Task to carry out:
Your answer is a number only: how many lines in the data below contain "right"?

Saved data entries
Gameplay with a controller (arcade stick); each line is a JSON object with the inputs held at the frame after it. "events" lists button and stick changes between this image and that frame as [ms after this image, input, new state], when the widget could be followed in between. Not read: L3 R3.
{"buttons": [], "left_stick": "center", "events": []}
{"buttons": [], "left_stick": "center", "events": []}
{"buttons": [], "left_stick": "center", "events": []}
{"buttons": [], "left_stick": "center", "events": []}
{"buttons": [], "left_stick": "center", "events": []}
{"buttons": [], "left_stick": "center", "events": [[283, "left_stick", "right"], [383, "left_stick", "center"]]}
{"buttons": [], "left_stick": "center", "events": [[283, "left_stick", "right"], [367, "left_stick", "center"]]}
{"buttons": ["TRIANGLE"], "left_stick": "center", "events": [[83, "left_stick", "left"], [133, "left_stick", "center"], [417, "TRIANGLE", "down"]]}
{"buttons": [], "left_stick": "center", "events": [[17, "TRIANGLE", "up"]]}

Answer below:
2